● **REQUIRED ACTION**
Retype every entry below without altering anything.

● **RAW DATA**
*-*-*

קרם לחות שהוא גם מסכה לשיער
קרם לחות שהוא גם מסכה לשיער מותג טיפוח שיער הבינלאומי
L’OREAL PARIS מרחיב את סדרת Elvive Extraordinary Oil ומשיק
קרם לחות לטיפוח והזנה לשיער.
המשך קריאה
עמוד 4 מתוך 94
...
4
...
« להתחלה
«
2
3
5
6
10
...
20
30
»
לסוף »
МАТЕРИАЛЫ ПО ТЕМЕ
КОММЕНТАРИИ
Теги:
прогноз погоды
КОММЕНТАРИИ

*-*-*

● **RESULT OF THE EXERCISE**
קרם לחות שהוא גם מסכה לשיער
קרם לחות שהוא גם מסכה לשיער מותג טיפוח שיער הבינלאומי
L’OREAL PARIS מרחיב את סדרת Elvive Extraordinary Oil ומשיק
קרם לחות לטיפוח והזנה לשיער.
המשך קריאה
עמוד 4 מתוך 94
...
4
...
« להתחלה
«
2
3
5
6
10
...
20
30
»
לסוף »
МАТЕРИАЛЫ ПО ТЕМЕ
КОММЕНТАРИИ
Теги:
прогноз погоды
КОММЕНТАРИИ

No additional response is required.